Eye For Film >> Movies >> Hellcat (2025) Film Review
Hellcat
Reviewed by: Jennie Kermode
What would you think if you woke up in the back of a moving RV with a nasty wound on your arm and no memory of how you got there? Say you were an attractive young woman, your last memory was of being at a nightclub, and the voice coming over the vehicle’s intercom system was that of an older man? This is all the solid information that we get at the start of Brock Bodell’s nerve-shredding Hellcat, and it will be quite a while before we learn more. In the meantime, as Lena (Dakota Gorman) frantically searches for clues, we get to listen to the two of them talking, and consider where we want to put our trust.
There have been a few films built on this sort of model recently. One might think of You’ll Never Find Me, Strange Darling or Charlotte, but suffice to say that Hellcat is going somewhere very different. The man (Todd Terry), who introduces himself as Clive, tells Lena that she’s been infected by a dangerous disease and that he has to get her to hospital before she runs out of time. Just a little provocation leads to him getting highly emotional – off-balance, one might say. Of course, Lena is also pretty emotional, and he hints that this might be due to fever, but it would make sense anyway, wouldn’t it? He seems increasingly stressed and uncertain. She is furious, not letting up.

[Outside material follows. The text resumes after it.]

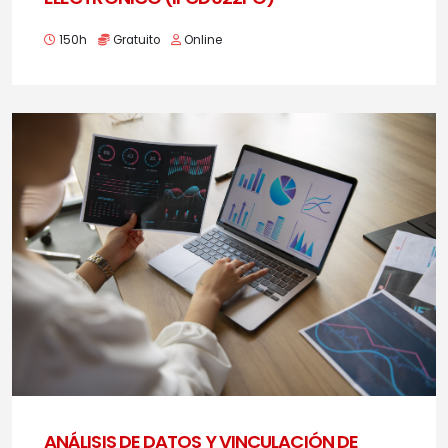
150h
Gratuito
Online
ANÁLISIS DE DATOS Y VINCULACIÓN DE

She pries the back door open a fraction and screams for all she’s worth, but a storm swallows the sound.
One of the standouts of Fantasia 2025, Hellcat is an unforgettable ride. It’s driven by those two performances – forceful as she is, Gorman has been getting the most attention, but what Terry does is no small achievement. Still more impressive, however, is the script, which neatly swerves just as it approaches what might seem like an unavoidable fork in the road, going somewhere altogether different. What happens next really shows the actors’ range, utilising a very different kind of emotional power and challenging viewers in a different way.
In the meantime, there is a wealth of detail to explore. Being stuck in an RV for an hour might not sound like the most exciting cinematic experience, but Bodell takes it as a challenge. There’s a dullness to the set that makes the situation more frightening by contrast. Here are the faded colours and worn textures of mediocre family holidays. A bead curtain halfway along partially obscures our vision and is used to great effect. There’s a taxidermied wolf’s head mounted on one fall, so that the voice on the speaker seems to issue from it. A lost hair tie on the floor has a long fair hair attached to it; Lena’s is dark. Occasionally, Lena gets flashbacks, little glimpses of the night before – but the more she learns, the less sense she can make of it. Then she hears something that shocks her, and the probabilities shift again.
Like all the best two-handers, this is really about the interaction of two personalities, weighing in all the things that they don’t know about each other and the assumptions they make. It goes much deeper than the premise might suggest. Aspects of the subject matter mean this probably won’t get the respect it deserves, but it’s really a bravura piece of filmmaking, and it will leave you in a very different place from where you started.